In financial services, governance considerations are often seen as the pacesetter for the business. The right leader can put practical protections in place: data handling rules, approved tools, human review thresholds, escalation paths and auditability. Correctly setting this in place will allow governance to facilitate scale and not stall it.

3. Change leadership

AI transformation is behavioural change at scale. Leaders need to redesign workflows, build adoption discipline and measure impact. It’s relatively easy to pilot an initiative, true leadership is evident in movement from pilot to scale.  Change leadership can deal with resistance without losing momentum.

4. The ability to undqerstand the data

This isn’t about coding. It’s about understanding the data reality of the business: quality, access, ownership, permissions and measurement. Many AI programmes fail when implementation comes up against data that is less than optimal. Strong leaders fix the data foundations before scaling.

5. Upskilling mindset

AI maturity becomes durable when AI becomes a company-wide capability. Leaders need to build confidence and competence across roles, not create dependency on a few power users. Enablement should be role based and tied to everyday work, not a once-off training session.

What this means for executive recruitment

Your hiring process is a preview of how the organisation will run its AI agenda. If the brief is vague, decision making is slow, or accountability is unclear, AI scaling will follow the same pattern.

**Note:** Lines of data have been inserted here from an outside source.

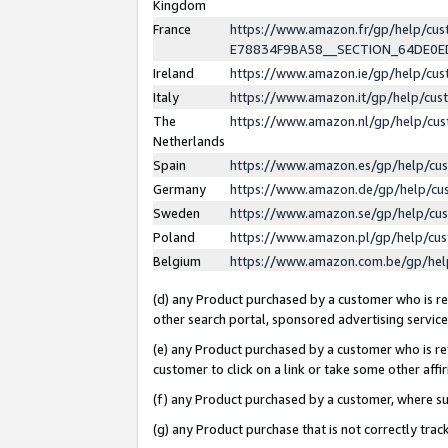
Kingdom
France
https://www.amazon.fr/gp/help/c
E78834F9BA58__SECTION_64DE0
Ireland
https://www.amazon.ie/gp/help/c
Italy
https://www.amazon.it/gp/help/cu
The
https://www.amazon.nl/gp/help/cu
Netherlands
Spain
https://www.amazon.es/gp/help/cu
Germany
https://www.amazon.de/gp/help/cu
Sweden
https://www.amazon.se/gp/help/cu
Poland
https://www.amazon.pl/gp/help/cu
Belgium
https://www.amazon.com.be/gp/he
(d) any Product purchased by a customer who is ref
other search portal, sponsored advertising service, 
(e) any Product purchased by a customer who is ref
customer to click on a link or take some other affir
(f) any Product purchased by a customer, where s
(g) any Product purchase that is not correctly tra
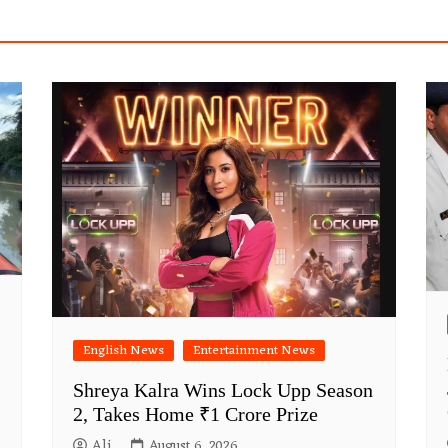
English News
Entertainment News
Shreya Kalra Wins Lock Upp Season
2, Takes Home ₹1 Crore Prize
Ali
August 6, 2026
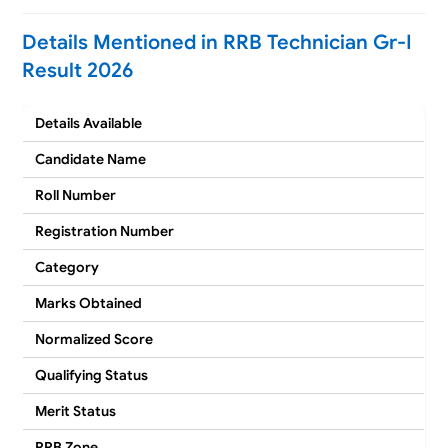
Details Mentioned in RRB Technician Gr-I
Result 2026
Details Available
Candidate Name
Roll Number
Registration Number
Category
Marks Obtained
Normalized Score
Qualifying Status
Merit Status
RRB Zone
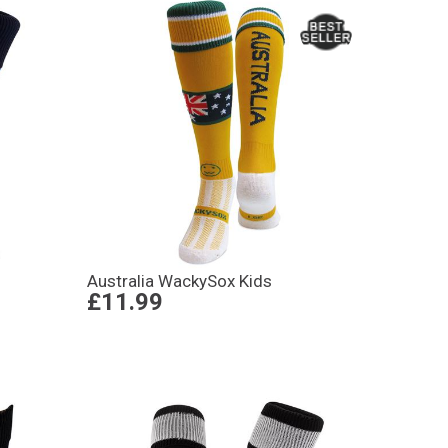
Australia WackySox Kids
£11.99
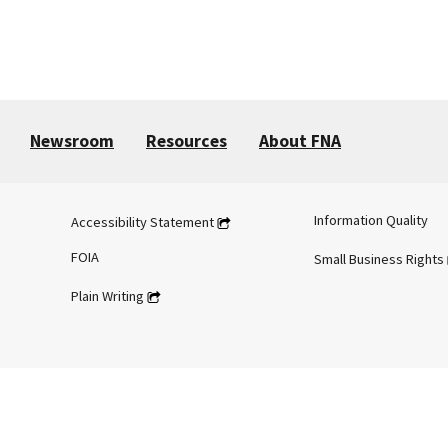
Newsroom
Resources
About FNA
Information Quality
Accessibility Statement
FOIA
Small Business Rights
Plain Writing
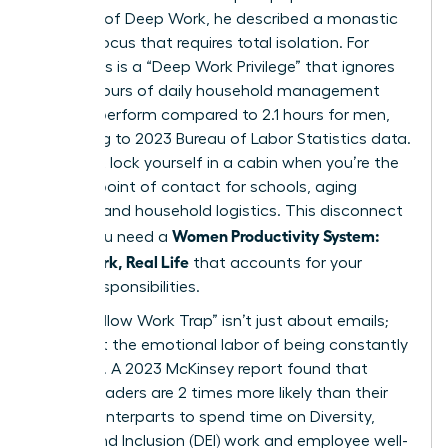
concept of
Deep Work
, he described a monastic
level of focus that requires total isolation. For
many, this is a “Deep Work Privilege” that ignores
the 2.7 hours of daily household management
women perform compared to 2.1 hours for men,
according to 2023 Bureau of Labor Statistics data.
You can’t lock yourself in a cabin when you’re the
primary point of contact for schools, aging
parents, and household logistics. This disconnect
Women Productivity System:
is why you need a
Deep Work, Real Life
that accounts for your
actual responsibilities.
The “Shallow Work Trap” isn’t just about emails;
it’s about the emotional labor of being constantly
available. A 2023 McKinsey report found that
female leaders are 2 times more likely than their
male counterparts to spend time on Diversity,
Equity, and Inclusion (DEI) work and employee well-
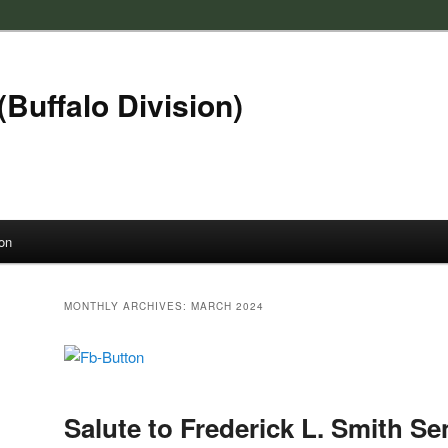
(Buffalo Division)
on
MONTHLY ARCHIVES:
MARCH 2024
Salute to Frederick L. Smith Se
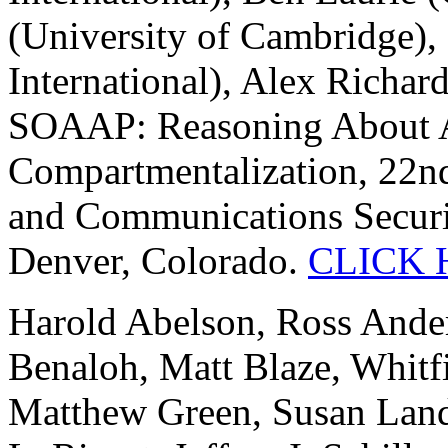
(University of Cambridge)
International), Alex Richar
SOAAP: Reasoning About A
Compartmentalization, 22
and Communications Securi
Denver, Colorado.
CLICK 
Harold Abelson, Ross Ander
Benaloh, Matt Blaze, Whitfi
Matthew Green, Susan Land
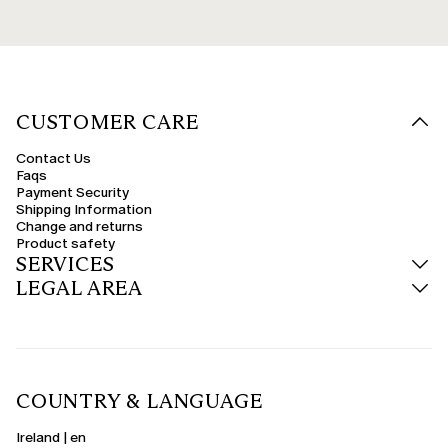
CUSTOMER CARE
Contact Us
Faqs
Payment Security
Shipping Information
Change and returns
Product safety
SERVICES
LEGAL AREA
COUNTRY & LANGUAGE
Ireland | en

Instead of asking for ‘AI exposure’, assess for evidence: outcomes delivered, adoption achieved, and risk managed. Ask what changed in the operating model and what impact it had on performance. In regulated environments, test how candidates handled policy, oversight, and human re view when the stakes were high. Williams concludes, “Hiring for AI-literate leadership is not about finding a ‘tech executive’. It is about appointing leaders who modernise how work gets done.”